Fiodor Petrovitch comprenait combien il était difficile de perdre des proches.

— La petite va bien ? — demanda-t-il.

— Oui, tout va bien, vous avez eu le temps. Merci énormément.

Fiodor Petrovitch raconta encore et encore comment tout s’était passé. Il mentionna aussi que la clôture sur la tombe de son fils était tombée et qu’il était venu la réparer.

Fiodor Petrovitch ne put marcher normalement que deux semaines plus tard. Dans la boîte avec les cadeaux, il y avait tellement de choses que l’argent suffisait non seulement pour une nouvelle clôture, mais aussi pour un monument. Par un jour clair, Fiodor Petrovitch prit un mètre et sortit de la maison, son fidèle chien courant à ses côtés.

— Tu viens avec moi, mon ami ?

Le chien remua joyeusement la queue et aboya fort. Ils passèrent par le portail et rencontrèrent presque immédiatement Maria Stepanovna.

— Où vas-tu, Fiodor Petrovitch ?

— Au cimetière. Le grand-père de la petite est venu, il a laissé de l’argent. J’ai décidé de prendre des mesures pour commander une nouvelle clôture. L’ancienne est toute cassée.

— Va, bien sûr.

 

Fiodor Petrovitch continua son chemin, tandis que la vieille femme le regardait partir et se signait involontairement. Elle savait plus qu’il ne pensait, car elle était allée au cimetière la veille.

Fiodor Petrovitch marcha, se retournant de temps en temps et parlant au chien :

— L’essentiel, c’est que tout se passe bien aujourd’hui, hein, mon ami ? Oui, sans mauvaises surprises, on va y arriver.

Tout à coup, le vieil homme s’arrêta et regarda autour de lui, ne comprenant pas où il se trouvait. Devant lui se dressait un majestueux complexe mémorial. Des clôtures hautes et élégantes en chaînes noires massives, du gravier blanc, des dalles et des monuments noirs majestueux. Fiodor Petrovitch resta figé d’étonnement, remarquant que les monuments portaient les noms de son fils et de sa femme. Ils étaient si réalistes qu’ils semblaient vivants.

— Sanenka…

En se tournant vers le second monument, Fiodor Petrovitch comprit immédiatement qui avait organisé tout cela.

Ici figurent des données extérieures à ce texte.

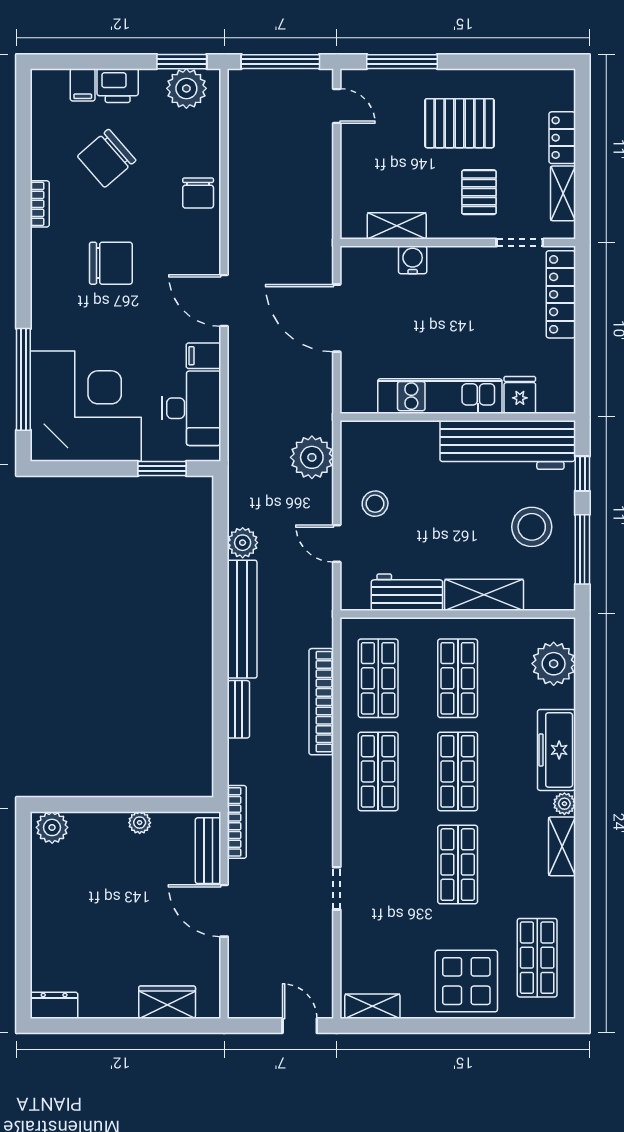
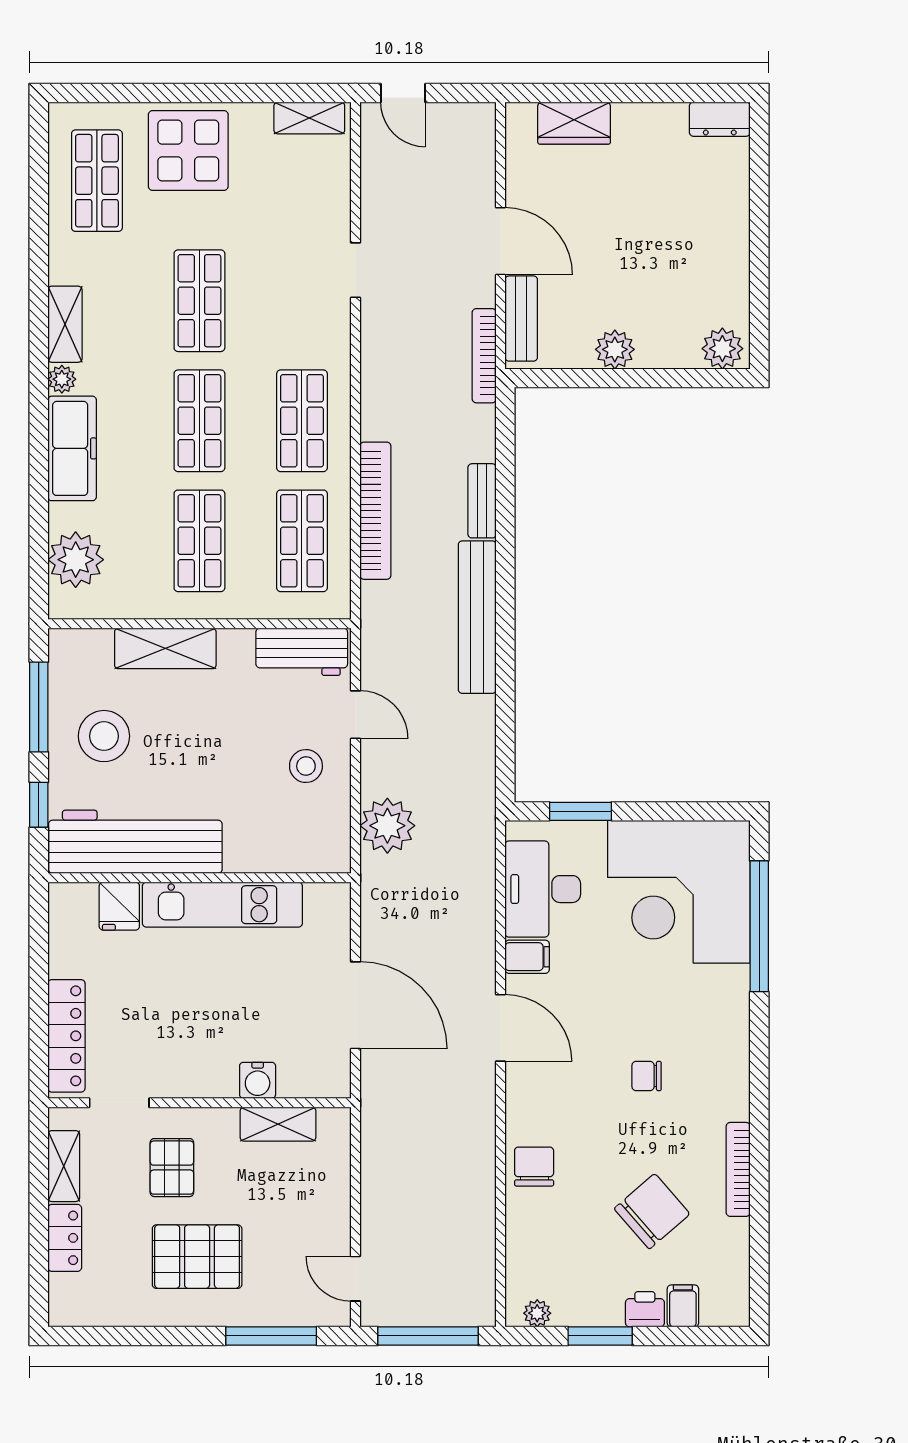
window: (182, 62) -> (600, 1336), moved
printer: (118, 86) -> (645, 1309), width x0.73, depth x0.81
plant: (186, 88) -> (537, 1313), width x0.53, depth x0.53
bookcase: (40, 204) -> (738, 1169), width x1.56
chair: (111, 263) -> (647, 1076), width x0.54, depth x0.54
plant: (243, 543) -> (477, 716), removed
workbench: (407, 592) -> (302, 652), moved
plant: (140, 823) -> (615, 349), width x1.38, depth x1.38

Bien sûr, c’était Herman. Il s’inclina silencieusement et murmura :

— Merci, cher homme. Tu as fait tout comme il faut.

Fiodor Petrovitch s’assit sur un banc près des tombes.

— Voilà, mes proches. Maintenant, on peut se reposer. Tout est fait comme je l’avais rêvé. Je ne suis pas venu vous voir avant d’avoir terminé mes affaires, mais maintenant tout est en ordre.

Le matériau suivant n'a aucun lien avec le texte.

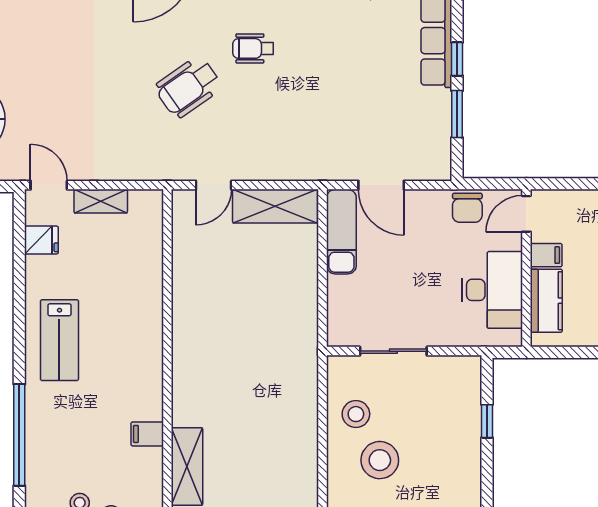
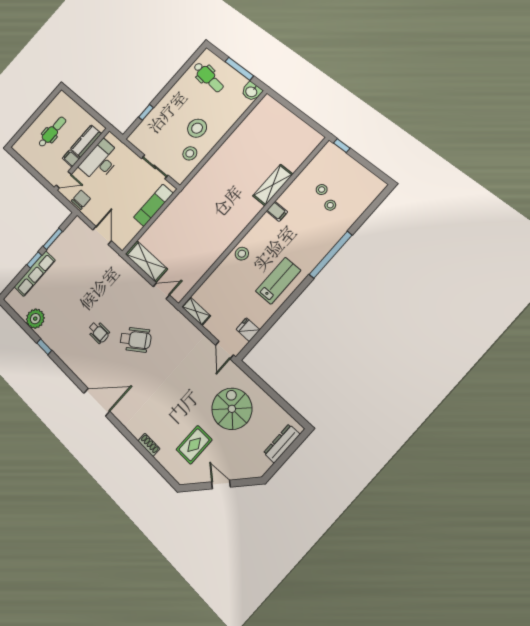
shelving: (101, 201) -> (196, 311), moved
exam couch: (341, 232) -> (153, 205), moved
stool: (144, 334) -> (242, 254), added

Le soir, Maria Stepanovna remarqua que le chien Bouyan était revenu seul, sans son maître. Le chien gémit tristement, comme s’il essayait de dire quelque chose. La femme comprit : quelque chose s’était passé, et elle se rendit chez Fiodor Petrovitch. Comme elle s’y attendait, la maison était fermée à clé. Elle rassembla rapidement les voisins, et ils se précipitèrent au cimetière.

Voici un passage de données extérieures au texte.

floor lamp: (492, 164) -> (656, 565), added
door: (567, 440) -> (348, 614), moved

Fiodor Petrovitch était assis sur un banc avec un sourire sur le visage. Il était parti. Herman s’était occupé des funérailles. Et Bouyan ne voulait pas quitter Maria, malgré l’offre de Herman de l’emmener dans sa maison de campagne. Le chien courait souvent au cimetière. Il vécut encore deux ans après son maître et mourut près de la belle clôture, où il fut enterré pour rester près de la famille et de Fiodor Petrovitch.